The U.S. Supreme Court has granted certiorari in St. Mary Catholic Parish v. Roy, a case that tests the boundaries of religious liberty under Employment Division v. Smith (1990). The petition raised three key questions, but the Court agreed to hear only the first two:

  • Whether proving a lack of general applicability under Employment Division v. Smith requires demonstrating either unfettered discretion or categorical exemptions for identical secular conduct.
  • Whether Carson v. Makin (2022) displaces the rule of Employment Division v. Smith only when the government explicitly excludes religious people and institutions.

Notably, the Court denied review on the third question—whether Employment Division v. Smith should be overruled. This refusal continues a pattern: despite repeated petitions, the Court has declined to revisit Smith directly. The closest it came was Fulton v. City of Philadelphia (2021), where Justices Thomas, Alito, and Gorsuch signaled a willingness to overrule Smith, but the majority did not follow suit.

Key Takeaways from the Court’s Stance on Smith

Justice Kavanaugh has argued that recent rulings such as Roman Catholic Diocese of Brooklyn v. Cuomo (2020) and Tandon v. Newsom (2021) have already weakened the need to overturn Smith. Meanwhile, Justice Barrett is widely believed to support upholding Smith, aligning with the prevailing view at Notre Dame Law School, where her close colleague and mentor, Professor Rick Garnett, has long defended the precedent.

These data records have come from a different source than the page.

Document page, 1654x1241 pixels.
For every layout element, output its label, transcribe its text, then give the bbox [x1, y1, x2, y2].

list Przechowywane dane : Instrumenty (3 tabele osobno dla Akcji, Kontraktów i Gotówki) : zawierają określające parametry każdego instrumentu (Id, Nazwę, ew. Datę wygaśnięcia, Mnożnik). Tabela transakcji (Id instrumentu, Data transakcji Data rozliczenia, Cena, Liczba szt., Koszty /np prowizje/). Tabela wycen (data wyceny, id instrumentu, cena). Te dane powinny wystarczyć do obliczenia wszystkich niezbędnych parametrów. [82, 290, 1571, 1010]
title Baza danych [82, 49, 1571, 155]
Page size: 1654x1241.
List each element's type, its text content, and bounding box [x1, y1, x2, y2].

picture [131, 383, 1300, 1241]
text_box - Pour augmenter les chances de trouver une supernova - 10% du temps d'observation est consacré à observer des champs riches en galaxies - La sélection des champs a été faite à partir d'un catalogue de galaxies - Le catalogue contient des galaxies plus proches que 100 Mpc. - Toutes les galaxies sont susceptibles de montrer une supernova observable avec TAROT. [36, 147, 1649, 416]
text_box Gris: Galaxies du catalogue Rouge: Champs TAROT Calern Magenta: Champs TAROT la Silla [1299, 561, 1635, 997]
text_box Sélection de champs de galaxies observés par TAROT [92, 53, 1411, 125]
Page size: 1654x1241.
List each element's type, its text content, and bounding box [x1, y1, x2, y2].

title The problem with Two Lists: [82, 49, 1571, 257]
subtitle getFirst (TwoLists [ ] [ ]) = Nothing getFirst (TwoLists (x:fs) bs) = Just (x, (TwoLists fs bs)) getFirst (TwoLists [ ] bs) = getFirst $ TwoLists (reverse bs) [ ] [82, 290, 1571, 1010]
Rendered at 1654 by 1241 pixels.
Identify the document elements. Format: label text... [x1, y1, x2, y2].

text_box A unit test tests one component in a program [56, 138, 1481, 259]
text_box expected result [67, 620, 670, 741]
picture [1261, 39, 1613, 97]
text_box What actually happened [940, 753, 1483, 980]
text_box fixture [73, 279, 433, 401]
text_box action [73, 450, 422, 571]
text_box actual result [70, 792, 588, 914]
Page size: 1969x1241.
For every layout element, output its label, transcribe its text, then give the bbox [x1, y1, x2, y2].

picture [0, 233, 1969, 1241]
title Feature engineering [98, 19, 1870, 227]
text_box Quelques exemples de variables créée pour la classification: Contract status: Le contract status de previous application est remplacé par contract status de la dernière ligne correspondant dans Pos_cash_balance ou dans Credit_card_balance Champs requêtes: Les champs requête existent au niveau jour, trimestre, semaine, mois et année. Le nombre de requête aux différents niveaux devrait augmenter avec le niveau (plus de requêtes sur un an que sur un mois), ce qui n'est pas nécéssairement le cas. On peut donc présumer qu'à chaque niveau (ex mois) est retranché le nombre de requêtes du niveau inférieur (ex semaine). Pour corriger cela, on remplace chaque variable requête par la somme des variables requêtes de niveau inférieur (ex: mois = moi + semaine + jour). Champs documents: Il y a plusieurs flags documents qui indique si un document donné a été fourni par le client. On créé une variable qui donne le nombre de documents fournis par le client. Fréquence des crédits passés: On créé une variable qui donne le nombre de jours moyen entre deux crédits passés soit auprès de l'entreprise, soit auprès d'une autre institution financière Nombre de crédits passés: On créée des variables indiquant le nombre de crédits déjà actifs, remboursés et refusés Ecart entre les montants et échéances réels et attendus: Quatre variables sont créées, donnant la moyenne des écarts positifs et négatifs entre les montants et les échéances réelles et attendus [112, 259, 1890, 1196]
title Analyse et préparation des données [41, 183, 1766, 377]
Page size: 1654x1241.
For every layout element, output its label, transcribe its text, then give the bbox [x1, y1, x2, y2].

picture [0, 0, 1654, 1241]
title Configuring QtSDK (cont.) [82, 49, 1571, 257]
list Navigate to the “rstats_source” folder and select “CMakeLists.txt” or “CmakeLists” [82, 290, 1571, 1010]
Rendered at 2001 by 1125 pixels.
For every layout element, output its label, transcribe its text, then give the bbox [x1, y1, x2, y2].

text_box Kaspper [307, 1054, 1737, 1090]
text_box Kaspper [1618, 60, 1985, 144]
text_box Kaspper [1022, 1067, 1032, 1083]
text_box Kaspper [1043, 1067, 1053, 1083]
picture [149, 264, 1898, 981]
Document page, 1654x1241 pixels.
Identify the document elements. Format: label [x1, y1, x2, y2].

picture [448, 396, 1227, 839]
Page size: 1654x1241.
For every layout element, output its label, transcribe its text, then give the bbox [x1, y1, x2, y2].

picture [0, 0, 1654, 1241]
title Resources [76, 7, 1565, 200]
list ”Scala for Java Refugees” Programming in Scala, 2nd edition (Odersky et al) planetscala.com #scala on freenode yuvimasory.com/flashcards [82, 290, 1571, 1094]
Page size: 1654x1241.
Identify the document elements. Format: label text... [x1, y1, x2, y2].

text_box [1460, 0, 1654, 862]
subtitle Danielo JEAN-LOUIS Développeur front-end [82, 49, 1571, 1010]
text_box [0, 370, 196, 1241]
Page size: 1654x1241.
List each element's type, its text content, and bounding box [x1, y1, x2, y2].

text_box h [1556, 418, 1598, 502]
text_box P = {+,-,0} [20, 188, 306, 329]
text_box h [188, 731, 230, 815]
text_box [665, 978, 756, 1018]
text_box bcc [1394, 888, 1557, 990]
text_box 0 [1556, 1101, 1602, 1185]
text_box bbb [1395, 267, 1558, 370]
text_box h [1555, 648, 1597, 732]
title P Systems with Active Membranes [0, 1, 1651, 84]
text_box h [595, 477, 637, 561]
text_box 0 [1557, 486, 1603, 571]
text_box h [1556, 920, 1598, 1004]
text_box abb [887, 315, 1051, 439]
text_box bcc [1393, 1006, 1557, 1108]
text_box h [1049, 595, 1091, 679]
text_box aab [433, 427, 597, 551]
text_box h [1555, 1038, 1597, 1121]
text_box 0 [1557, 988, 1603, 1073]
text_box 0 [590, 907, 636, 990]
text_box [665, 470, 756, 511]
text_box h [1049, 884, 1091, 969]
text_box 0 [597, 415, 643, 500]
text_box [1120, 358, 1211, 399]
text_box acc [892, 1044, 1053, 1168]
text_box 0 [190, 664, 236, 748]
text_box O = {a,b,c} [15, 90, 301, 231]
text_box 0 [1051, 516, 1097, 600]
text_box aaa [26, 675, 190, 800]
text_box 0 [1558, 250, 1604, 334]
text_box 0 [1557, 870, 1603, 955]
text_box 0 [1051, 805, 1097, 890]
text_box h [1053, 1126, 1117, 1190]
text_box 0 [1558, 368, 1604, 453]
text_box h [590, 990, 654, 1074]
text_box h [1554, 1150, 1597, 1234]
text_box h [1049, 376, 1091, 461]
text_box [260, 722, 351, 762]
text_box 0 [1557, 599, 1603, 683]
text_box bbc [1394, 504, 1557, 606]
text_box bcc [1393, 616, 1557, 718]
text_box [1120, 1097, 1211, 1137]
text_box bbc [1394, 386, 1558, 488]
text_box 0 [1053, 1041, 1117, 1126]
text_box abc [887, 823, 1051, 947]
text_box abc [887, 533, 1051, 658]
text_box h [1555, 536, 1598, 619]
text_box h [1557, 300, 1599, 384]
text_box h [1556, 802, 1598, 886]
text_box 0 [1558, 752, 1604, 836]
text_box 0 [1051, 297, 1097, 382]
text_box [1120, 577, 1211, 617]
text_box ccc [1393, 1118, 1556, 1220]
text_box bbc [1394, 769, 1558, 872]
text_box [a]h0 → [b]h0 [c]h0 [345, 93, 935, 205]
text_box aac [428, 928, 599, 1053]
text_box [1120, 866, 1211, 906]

Lower Courts Still Misapplying Smith and Lemon

Despite the Supreme Court’s efforts to strengthen religious liberty protections, lower courts continue to distort Employment Division v. Smith to rule against religious claims. Some judges still rely on the discredited Lemon Test—even if not by name—to find violations of the Establishment Clause.

Academic and Legal Responses to Smith’s Defense

In September 2025, legal scholars Liz Foley and Mark Pinkert argued in a Wall Street Journal op-ed that lower courts resist Supreme Court guidance on religious liberty. Their piece included a single sentence criticizing Employment Division v. Smith as a "disastrous decision" that grants excessive flexibility to government officials. This prompted Professor Garnett to defend Smith in a letter to the editor, reiterating his longstanding position that judicial micromanagement is not the solution.

"Although the court has shored up Free Exercise Clause rights over the past five years, it has yet to overrule Employment Division v. Smith (1990), a disastrous decision that gives government officials and courts far too much flexibility to burden religion." — Liz Foley and Mark Pinkert, Wall Street Journal, September 2025

In response, Lori Windham, senior counsel at the Becket Fund for Religious Liberty (and counsel for St. Mary Catholic Parish), argued that overturning Smith would not lead to judicial micromanagement:

"Prof. Richard Garnett is a stalwart friend of religious liberty, but he's mistaken that judges would become micromanagers if the Supreme Court overturned Employment Division v. Smith."

What’s Next for Religious Liberty Cases?

While the Supreme Court’s refusal to overrule Smith may disappoint advocates of broader religious exemptions, the Court’s selective review in St. Mary Catholic Parish v. Roy suggests it remains focused on refining—not dismantling—the precedent. The case will likely test whether states like Colorado can continue enforcing neutral laws that burden religious practices without adequate justification.